Unofficial SDKs on the Compute platform

Because the Compute platform is powered by the WebAssembly System Interface (WASI), you can write Compute programs in any WASI-supporting language. Though Fastly provides and recommends our official language SDKs, we welcome customers who want to bring their own build process.

WARNING: Follow the information on this page at your own risk. Because custom SDKs are not supported by Fastly, we cannot make guarantees about the safety and security of these solutions.

Using an unofficial SDK

When using a third-party SDK, you should follow the documentation provided by the maintainers. Here are some of the community-maintained SDKs that we know about:

In addition the following SDKs have been published by Fastly in the past but are no longer supported:

LanguageSDK moduleMore info
AssemblyScript@fastly/as-compute on npmSee Using AssemblyScript

Fastly does not provide support for, or any assurances about the merits of, any third-party tooling that you may use to build or deploy Compute programs.

Building your own SDK

To execute your Wasm applications on the Compute platform (and the local testing server), you need to use our Compute hostcalls, which are defined at https://github.com/fastly/Viceroy/tree/main/lib/compute-at-edge-abi. These .witx files define the functionality of the platform. Use them with your chosen language's WASI tooling to generate stubs or interfaces for your custom SDK to implement.
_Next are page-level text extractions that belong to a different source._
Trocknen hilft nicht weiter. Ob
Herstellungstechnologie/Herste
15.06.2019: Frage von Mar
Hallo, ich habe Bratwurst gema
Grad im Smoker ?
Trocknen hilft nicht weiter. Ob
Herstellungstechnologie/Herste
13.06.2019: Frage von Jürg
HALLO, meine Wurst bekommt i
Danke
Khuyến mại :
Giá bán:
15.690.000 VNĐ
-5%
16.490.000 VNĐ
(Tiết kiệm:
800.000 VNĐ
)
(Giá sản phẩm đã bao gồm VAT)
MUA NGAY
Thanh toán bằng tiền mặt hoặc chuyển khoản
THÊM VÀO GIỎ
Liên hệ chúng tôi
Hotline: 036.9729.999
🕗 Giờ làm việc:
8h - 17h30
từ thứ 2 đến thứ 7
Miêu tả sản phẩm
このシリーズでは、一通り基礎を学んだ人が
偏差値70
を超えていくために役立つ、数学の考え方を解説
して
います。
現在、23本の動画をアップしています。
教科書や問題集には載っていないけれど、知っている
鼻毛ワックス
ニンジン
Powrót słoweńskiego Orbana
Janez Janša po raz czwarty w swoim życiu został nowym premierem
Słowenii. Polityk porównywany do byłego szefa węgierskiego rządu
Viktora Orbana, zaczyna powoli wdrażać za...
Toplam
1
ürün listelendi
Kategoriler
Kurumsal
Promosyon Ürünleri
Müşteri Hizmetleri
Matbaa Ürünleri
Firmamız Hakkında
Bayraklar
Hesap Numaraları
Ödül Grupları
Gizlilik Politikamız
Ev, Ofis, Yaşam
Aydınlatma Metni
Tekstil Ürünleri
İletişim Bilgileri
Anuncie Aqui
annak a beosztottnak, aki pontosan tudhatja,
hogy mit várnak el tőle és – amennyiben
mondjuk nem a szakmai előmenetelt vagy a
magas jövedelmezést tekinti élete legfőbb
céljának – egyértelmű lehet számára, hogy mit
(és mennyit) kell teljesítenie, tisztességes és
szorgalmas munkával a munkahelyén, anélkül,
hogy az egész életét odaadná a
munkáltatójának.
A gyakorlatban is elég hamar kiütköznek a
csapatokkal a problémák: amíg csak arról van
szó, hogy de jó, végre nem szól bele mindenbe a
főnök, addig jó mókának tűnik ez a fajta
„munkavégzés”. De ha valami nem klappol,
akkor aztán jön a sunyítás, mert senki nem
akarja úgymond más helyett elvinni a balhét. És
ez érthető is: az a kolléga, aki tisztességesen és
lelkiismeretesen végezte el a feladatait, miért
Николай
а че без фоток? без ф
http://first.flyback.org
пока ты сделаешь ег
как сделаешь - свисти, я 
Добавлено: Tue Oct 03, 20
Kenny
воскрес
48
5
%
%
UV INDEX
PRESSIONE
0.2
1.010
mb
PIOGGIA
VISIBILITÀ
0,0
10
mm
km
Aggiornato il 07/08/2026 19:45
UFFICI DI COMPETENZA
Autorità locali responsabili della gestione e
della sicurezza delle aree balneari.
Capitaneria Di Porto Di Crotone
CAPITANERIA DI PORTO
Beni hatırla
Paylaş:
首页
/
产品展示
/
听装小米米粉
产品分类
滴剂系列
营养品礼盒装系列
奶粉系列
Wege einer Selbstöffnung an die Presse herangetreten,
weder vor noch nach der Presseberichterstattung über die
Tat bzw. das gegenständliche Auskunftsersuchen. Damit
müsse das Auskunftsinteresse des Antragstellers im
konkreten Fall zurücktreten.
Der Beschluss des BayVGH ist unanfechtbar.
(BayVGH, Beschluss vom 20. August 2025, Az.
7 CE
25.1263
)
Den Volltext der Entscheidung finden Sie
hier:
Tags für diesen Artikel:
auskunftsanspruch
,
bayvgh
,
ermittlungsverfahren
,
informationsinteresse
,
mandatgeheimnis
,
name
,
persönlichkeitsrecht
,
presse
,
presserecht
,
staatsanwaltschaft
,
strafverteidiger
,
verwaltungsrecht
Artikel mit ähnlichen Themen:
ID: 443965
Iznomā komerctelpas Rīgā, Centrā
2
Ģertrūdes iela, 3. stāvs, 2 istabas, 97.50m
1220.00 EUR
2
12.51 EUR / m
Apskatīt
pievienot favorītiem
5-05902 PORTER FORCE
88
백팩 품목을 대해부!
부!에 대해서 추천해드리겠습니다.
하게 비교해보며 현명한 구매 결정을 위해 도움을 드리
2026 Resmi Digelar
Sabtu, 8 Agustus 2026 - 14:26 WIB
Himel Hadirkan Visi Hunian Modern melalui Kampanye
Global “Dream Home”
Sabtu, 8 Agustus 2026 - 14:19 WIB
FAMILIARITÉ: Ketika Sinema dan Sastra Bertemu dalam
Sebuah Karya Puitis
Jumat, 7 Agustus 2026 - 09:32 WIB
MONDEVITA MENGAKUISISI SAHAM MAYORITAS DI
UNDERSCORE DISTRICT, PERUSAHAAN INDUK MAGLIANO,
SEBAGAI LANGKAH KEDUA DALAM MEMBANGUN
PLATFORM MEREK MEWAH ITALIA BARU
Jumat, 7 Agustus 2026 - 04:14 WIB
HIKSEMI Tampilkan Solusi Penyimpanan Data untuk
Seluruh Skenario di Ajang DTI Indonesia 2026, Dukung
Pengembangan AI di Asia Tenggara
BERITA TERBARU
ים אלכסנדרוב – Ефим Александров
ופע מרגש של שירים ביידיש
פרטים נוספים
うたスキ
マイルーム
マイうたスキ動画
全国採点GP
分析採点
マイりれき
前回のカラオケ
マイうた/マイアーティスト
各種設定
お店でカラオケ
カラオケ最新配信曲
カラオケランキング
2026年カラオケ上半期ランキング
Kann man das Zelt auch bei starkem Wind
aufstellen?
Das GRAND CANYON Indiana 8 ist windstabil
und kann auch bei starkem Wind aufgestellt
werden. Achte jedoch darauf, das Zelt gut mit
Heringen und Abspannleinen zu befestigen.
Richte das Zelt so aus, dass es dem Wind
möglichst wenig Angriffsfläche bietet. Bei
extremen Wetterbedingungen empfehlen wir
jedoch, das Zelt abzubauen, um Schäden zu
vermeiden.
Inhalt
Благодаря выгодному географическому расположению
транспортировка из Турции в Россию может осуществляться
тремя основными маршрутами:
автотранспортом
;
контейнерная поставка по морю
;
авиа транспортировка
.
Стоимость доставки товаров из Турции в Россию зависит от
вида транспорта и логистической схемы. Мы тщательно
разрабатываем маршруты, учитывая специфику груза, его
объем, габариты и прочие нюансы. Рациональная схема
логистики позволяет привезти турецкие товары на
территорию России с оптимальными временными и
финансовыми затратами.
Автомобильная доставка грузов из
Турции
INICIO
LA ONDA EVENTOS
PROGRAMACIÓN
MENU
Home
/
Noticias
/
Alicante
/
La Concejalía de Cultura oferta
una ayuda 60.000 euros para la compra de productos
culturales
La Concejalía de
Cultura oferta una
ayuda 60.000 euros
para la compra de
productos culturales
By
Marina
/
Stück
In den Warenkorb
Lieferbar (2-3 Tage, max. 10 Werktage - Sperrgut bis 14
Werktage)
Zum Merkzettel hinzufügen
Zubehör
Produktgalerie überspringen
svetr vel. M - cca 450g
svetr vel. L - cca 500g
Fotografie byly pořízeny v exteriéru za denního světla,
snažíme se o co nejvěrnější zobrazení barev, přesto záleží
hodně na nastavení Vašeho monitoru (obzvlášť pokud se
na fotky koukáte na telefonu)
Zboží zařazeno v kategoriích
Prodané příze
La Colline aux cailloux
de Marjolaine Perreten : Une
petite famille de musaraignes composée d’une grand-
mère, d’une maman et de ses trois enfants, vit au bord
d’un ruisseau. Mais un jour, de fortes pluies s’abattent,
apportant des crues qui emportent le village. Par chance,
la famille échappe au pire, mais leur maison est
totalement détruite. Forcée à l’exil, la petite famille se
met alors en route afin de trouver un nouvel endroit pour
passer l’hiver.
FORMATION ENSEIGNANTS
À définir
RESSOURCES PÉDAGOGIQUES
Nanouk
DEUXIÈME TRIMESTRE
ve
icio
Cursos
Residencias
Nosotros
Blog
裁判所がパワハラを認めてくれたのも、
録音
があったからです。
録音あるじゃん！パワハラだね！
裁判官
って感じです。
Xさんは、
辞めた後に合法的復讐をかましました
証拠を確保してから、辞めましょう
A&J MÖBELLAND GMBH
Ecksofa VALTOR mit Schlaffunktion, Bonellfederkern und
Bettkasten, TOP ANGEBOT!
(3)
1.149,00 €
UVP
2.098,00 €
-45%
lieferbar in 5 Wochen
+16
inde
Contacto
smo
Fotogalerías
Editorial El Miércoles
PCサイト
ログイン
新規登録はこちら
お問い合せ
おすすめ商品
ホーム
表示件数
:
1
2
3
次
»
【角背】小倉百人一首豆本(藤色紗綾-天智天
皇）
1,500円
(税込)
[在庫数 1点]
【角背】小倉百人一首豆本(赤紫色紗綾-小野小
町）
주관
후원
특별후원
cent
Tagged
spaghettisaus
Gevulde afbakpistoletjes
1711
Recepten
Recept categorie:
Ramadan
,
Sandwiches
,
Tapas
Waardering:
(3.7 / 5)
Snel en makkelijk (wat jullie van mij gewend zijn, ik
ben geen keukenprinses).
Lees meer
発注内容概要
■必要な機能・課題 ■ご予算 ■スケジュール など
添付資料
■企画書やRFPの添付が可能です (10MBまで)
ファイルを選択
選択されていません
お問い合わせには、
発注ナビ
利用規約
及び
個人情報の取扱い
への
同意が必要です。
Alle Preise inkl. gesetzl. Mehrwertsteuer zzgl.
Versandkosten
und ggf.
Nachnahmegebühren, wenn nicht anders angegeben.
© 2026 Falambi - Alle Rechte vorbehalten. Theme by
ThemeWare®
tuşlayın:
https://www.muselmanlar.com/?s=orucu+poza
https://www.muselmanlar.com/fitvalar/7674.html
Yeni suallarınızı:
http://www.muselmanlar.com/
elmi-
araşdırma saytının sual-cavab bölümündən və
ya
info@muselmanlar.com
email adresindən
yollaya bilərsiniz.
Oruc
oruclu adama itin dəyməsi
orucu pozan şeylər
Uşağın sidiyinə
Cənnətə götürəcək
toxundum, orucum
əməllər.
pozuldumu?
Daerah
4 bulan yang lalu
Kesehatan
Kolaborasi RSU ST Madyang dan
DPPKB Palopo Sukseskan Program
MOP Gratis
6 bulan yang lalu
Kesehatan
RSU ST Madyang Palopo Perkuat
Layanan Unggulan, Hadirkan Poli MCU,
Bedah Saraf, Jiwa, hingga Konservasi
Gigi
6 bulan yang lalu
Once you have created interfaces for the WASI modules required for basic functionality (fastly_http_req, fastly_http_body) you should be able to create a Compute program that will respond to incoming requests.

When using one of our official SDKs, a program can be compiled with fastly compute build. This will use the appropriate toolchain of your chosen language to produce a Wasm binary and then pack it with Fastly metadata into a package that can be uploaded to the Compute platform. When using your own build process, configure your compiler to produce a Wasm binary and then fastly compute pack to package it with the Fastly metadata:

$ fastly compute pack --wasm-binary bin/main.wasm
✓ Initializing...
✓ Copying wasm binary...
✓ Copying manifest...
✓ Creating .tar.gz file...

The program can now be deployed using the standard fastly compute deploy command or can be tested locally using fastly compute serve.

Publishing your SDK

Assuming your dependencies' licenses allow for it, you are welcome to share your custom Compute SDK publicly. Be sure to make it clear that your SDK is not supported by Fastly, because it will be up to you to resolve any issues that your users may have.